Impressionism, a major movement, first in painting and later in music, that developed chiefly in France during the late 19th and early 20th centuries. Impressionist painting comprises the work produced between about 1867 and 1886 by a group of artists who shared a set of related approaches and techniques. The most conspicuous characteristic of Impressionism in painting was an attempt to accurately and objectively record visual reality in terms of transient effects of light and colour. In music, it was to convey an idea or effect through a wash of sound rather than a strict formal structure.
The principal Impressionist painters were Claude Monet, Pierre Auguste Renoir, Camille Pissarro, Alfred Sisley, Berthe Morisot, Armand Guillaumin, and Frédéric Bazille, who worked together, influenced each other, and exhibited together. Edgar Degas and Paul Cézanne also painted in an Impressionist style for a time in the early 1870s. The established painter Édouard Manet, whose work in the 1860s greatly influenced Monet and others of the group, himself adopted the Impressionist approach about 1873.

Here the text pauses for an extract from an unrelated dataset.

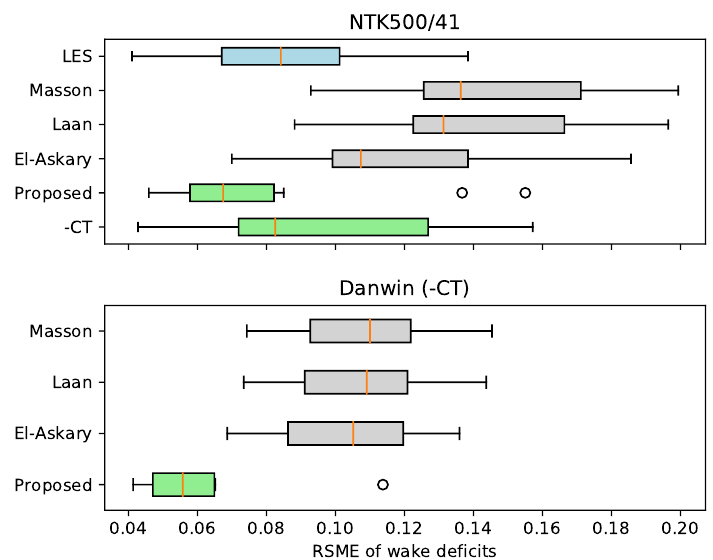
Figure 19. Same as Figure 18 but for boxplots of the root-mean-squared error (RSME) of wake deficits.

Radicals in their time, early Impressionists violated the rules of academic painting. They constructed their pictures from freely brushed colours that took precedence over lines and contours, following the example of painters such as Eugène Delacroix and J. M. W. Turner. They also painted realistic scenes of modern life, and often painted outdoors. Previously, still lifes and portraits, as well as landscapes, were usually painted in a studio. The Impressionists found that they could capture the momentary and transient effects of sunlight by painting outdoors or en plein air. They portrayed overall visual effects instead of details and used short "broken" brush strokes of mixed and pure unmixed colour—not blended smoothly or shaded, as was customary—to achieve an effect of intense colour vibration.